UCLA has the personnel to make a zone work well, but the lack of effort will probably still show up on Tuesday. The Gauchos shoot entirely too well from beyond the arc not to take advantage of holes in the Bruin zone, especially on the baseline. That will probably force the Bruins into man defense. That is where the specter of Williams comes in to play. A man defense will offer very little resistance to the UCSB big man. So, really, Alford will have to pick his poison defensively. The guess is that he will go, ultimately, with a defense that will allow his offense to get out in transition. There is the idea that UCLA can be so deadly on offense that other teams simply tighten up on offense and begin to make mistakes they wouldn't normally make because of the feeling that perfection was necessary to stay with the Bruins.

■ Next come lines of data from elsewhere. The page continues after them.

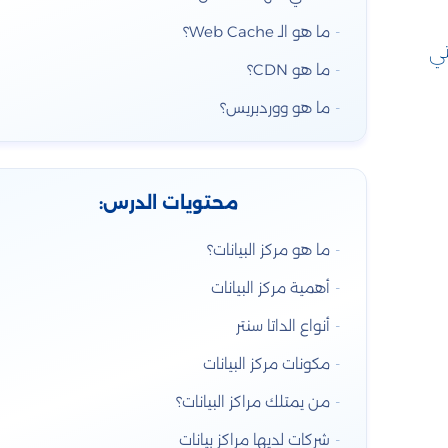
ما هو الـ Web Cache؟
تي
ما هو CDN؟
ما هو ووردبريس؟
محتويات الدرس:
ما هو مركز البيانات؟
أهمية مركز البيانات
أنواع الداتا سنتر
مكونات مركز البيانات
من يمتلك مراكز البيانات؟
شركات لديها مراكز بيانات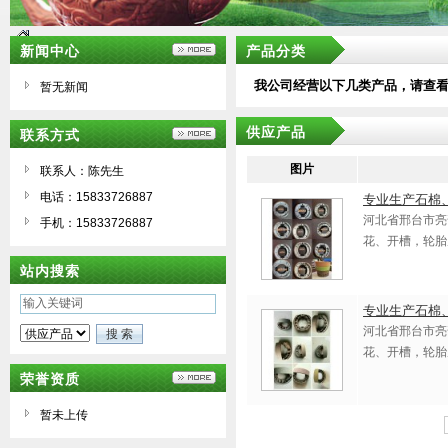
新闻中心
产品分类
我公司经营以下几类产品，请查
暂无新闻
供应产品
联系方式
图片
联系人：陈先生
电话：15833726887
专业生产石棉
河北省邢台市亮
手机：15833726887
花、开槽，轮胎
站内搜索
专业生产石棉
河北省邢台市亮
花、开槽，轮胎
荣誉资质
暂未上传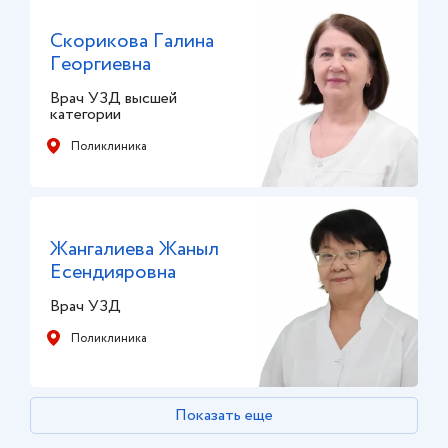
Скорикова Галина
Георгиевна
Врач УЗД высшей
категории
Поликлиника
Жангалиева Жаныл
Есендияровна
Врач УЗД
Поликлиника
Показать еще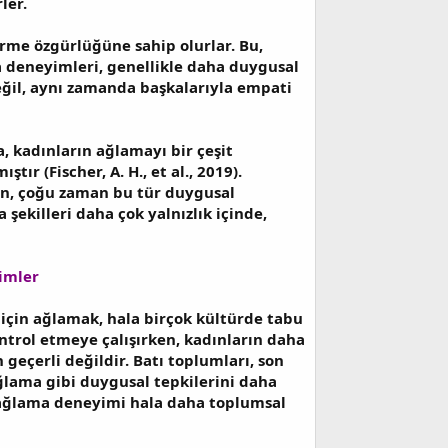
ler.
rme özgürlüğüne sahip olurlar. Bu,
a deneyimleri, genellikle daha duygusal
ğil, aynı zamanda başkalarıyla empati
, kadınların ağlamayı bir çeşit
r (Fischer, A. H., et al., 2019).
den, çoğu zaman bu tür duygusal
şekilleri daha çok yalnızlık içinde,
imler
 için ağlamak, hala birçok kültürde tabu
ntrol etmeye çalışırken, kadınların daha
geçerli değildir. Batı toplumları, son
ğlama gibi duygusal tepkilerini daha
ın ağlama deneyimi hala daha toplumsal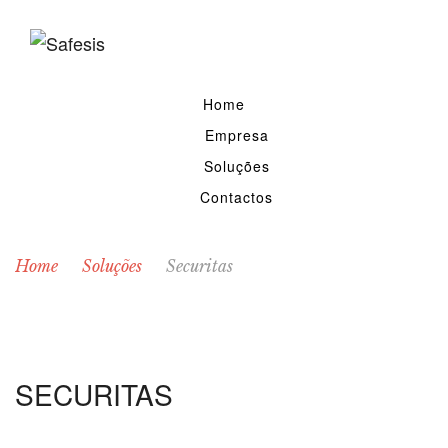
Home
Empresa
Soluções
Contactos
Home
Soluções
Securitas
SECURITAS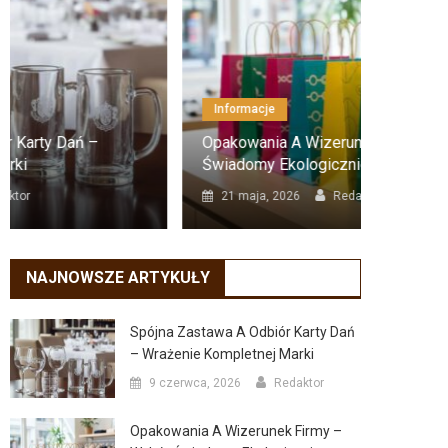
Informacje
Infor
Opakowania A Wizerunek Firmy – Wybór
Resus
Świadomy Ekologicznie
Krok 
21 maja, 2026
Redaktor
18 l
NAJNOWSZE ARTYKUŁY
Spójna Zastawa A Odbiór Karty Dań
– Wrażenie Kompletnej Marki
9 czerwca, 2026
Redaktor
Opakowania A Wizerunek Firmy –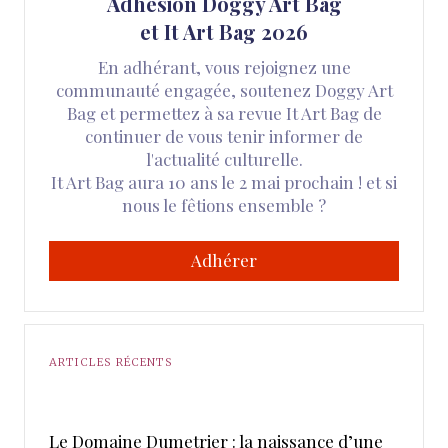
Adhésion Doggy Art Bag
et It Art Bag 2026
En adhérant, vous rejoignez une
communauté engagée, soutenez Doggy Art
Bag et permettez à sa revue It Art Bag de
continuer de vous tenir informer de
l'actualité culturelle.
It Art Bag aura 10 ans le 2 mai prochain ! et si
nous le fêtions ensemble ?
Adhérer
ARTICLES RÉCENTS
Le Domaine Dumetrier : la naissance d’une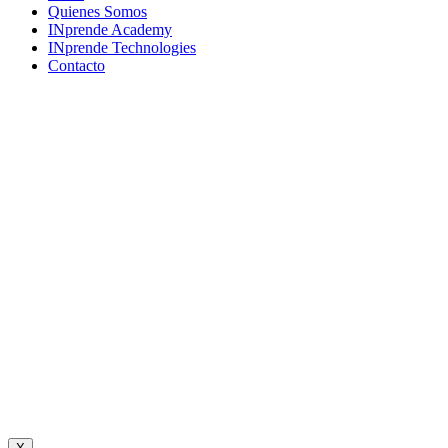
Menu
Quienes Somos
INprende Academy
INprende Technologies
Contacto
Suscríbete a nuestro newsletter
Únete a una comunidad que imagina, crea y construye el futuro.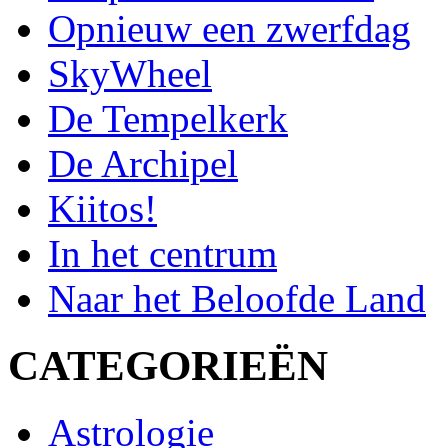
Opnieuw een zwerfdag
SkyWheel
De Tempelkerk
De Archipel
Kiitos!
In het centrum
Naar het Beloofde Land
CATEGORIEËN
Astrologie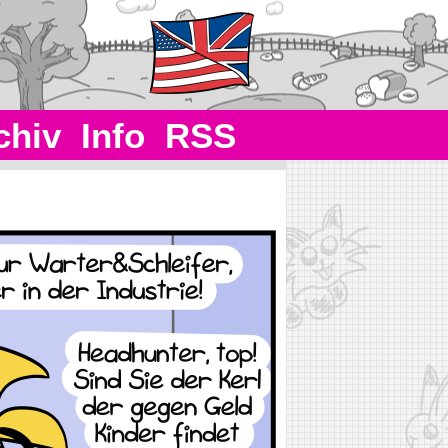
chiv
Info
RSS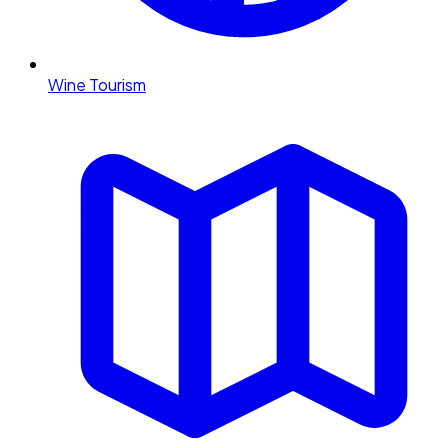
Wine Tourism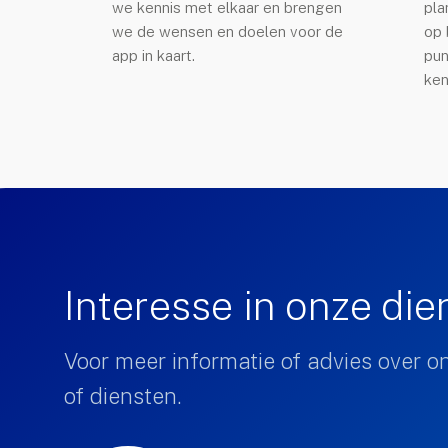
we kennis met elkaar en brengen
pla
we de wensen en doelen voor de
op 
app in kaart.
pun
ken
Interesse in onze di
Voor meer informatie of advies over o
of diensten.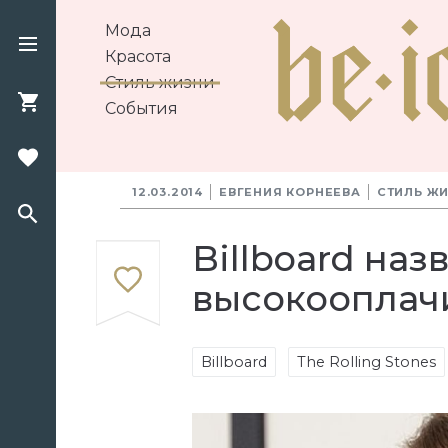
Мода
Красота
Стиль жизни
События
12.03.2014
ЕВГЕНИЯ КОРНЕЕВА
СТИЛЬ Ж
Billboard на
высокооплач
Billboard
The Rolling Stones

UCSB certainly won't be intimidated by the atmosphere of Pauley Pavilion, as they are used to more hostile road environments than the Gauchos will probably see on Tuesday. They lost the two close ones in Boulder and Logan, UT, and won in Las Vegas in a laugher against the Runnin' Rebels. However, on closer inspection, only the USU game was played well by the home side. Colorado was poor shooting the ball and still won while UNLV was downright awful (and have proven to be so through the first six games of the season). The point is that UCSB has, thus far, proven to be statistically better at home than on the road, and not by just a bit, either.
This game will might come down to the final minutes as UCLA will probably be good for one very good run. The question is whether UCLA can hold on enough to make that run stand up, or if they play any sort of urgent defense. This game is a close call and is very difficult to predict. The Bruins could very easily lose this game.